# [About this task]
State how many lines in the following entries hold the word "shell". The reply is that number only.

Images with object cuboids:
==========

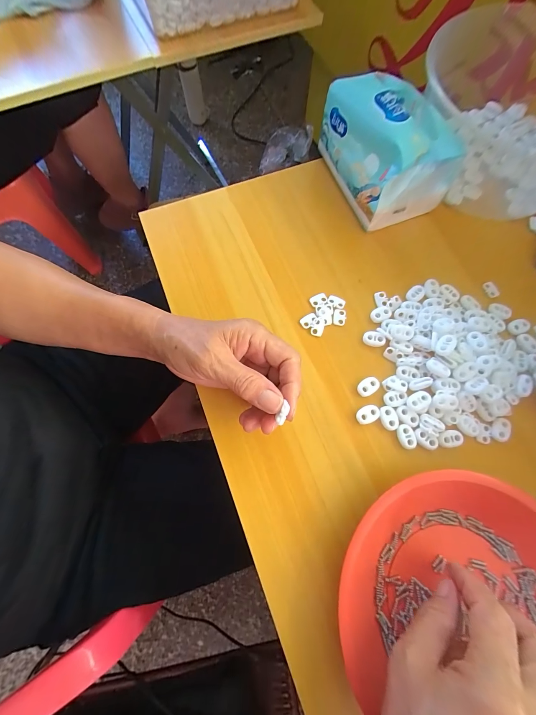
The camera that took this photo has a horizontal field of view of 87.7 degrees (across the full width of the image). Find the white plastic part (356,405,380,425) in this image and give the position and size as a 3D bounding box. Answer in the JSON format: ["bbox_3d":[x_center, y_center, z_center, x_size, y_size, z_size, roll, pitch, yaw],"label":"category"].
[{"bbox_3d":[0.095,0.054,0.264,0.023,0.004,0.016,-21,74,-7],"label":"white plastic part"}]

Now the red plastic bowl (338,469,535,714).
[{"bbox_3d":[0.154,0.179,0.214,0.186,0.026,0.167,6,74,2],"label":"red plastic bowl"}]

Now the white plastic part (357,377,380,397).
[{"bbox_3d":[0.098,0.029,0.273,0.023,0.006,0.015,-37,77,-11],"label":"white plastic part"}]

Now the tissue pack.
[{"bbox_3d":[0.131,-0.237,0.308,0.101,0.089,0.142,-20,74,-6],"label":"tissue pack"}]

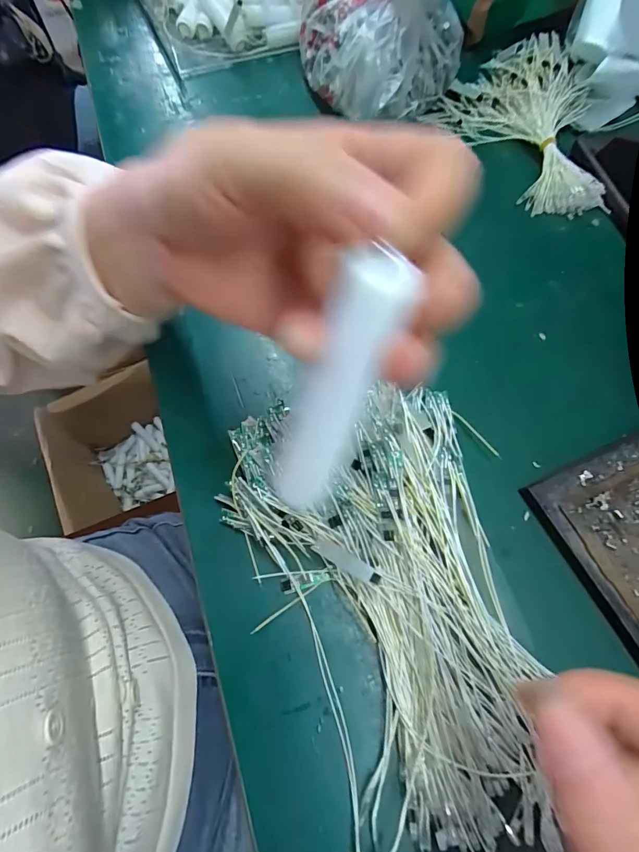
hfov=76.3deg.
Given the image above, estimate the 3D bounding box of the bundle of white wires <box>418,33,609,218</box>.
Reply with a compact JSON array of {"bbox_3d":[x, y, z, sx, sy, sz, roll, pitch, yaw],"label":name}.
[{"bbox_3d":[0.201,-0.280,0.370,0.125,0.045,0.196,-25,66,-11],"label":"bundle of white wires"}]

==========

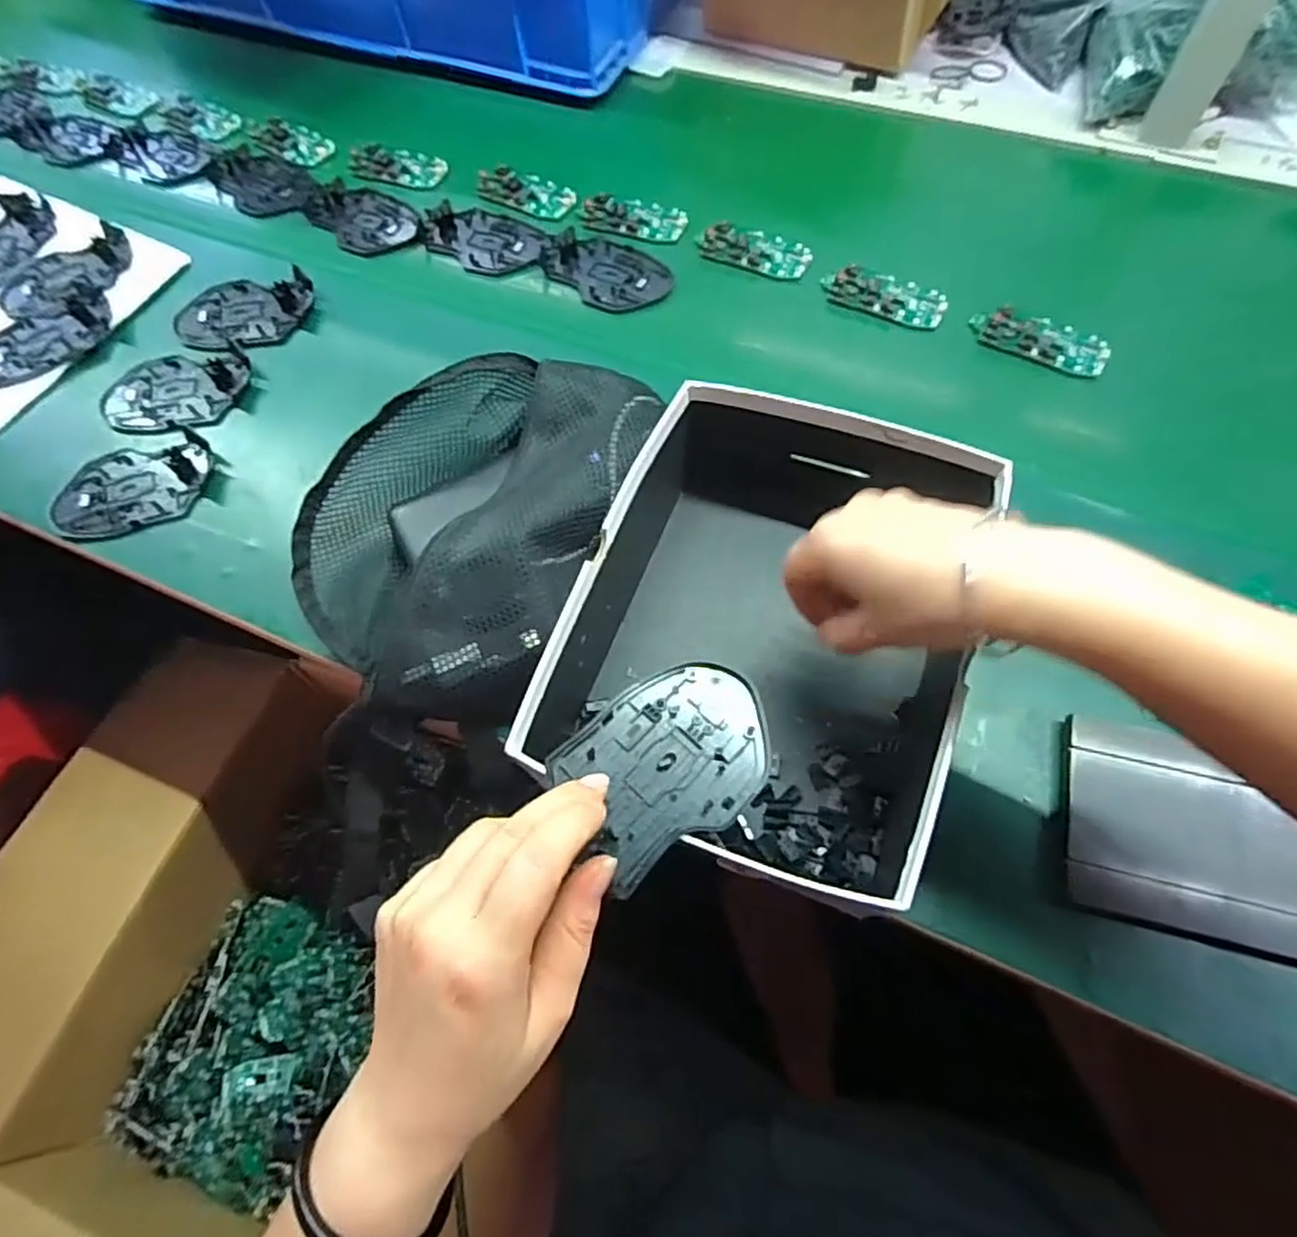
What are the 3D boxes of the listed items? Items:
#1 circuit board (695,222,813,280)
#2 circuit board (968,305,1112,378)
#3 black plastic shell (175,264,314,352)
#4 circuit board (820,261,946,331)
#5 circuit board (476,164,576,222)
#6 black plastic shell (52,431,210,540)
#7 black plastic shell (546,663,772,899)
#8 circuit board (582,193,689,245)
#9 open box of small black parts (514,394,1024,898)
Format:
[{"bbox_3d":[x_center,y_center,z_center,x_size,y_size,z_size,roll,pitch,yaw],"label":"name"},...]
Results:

==========

# [Reply to the task]
3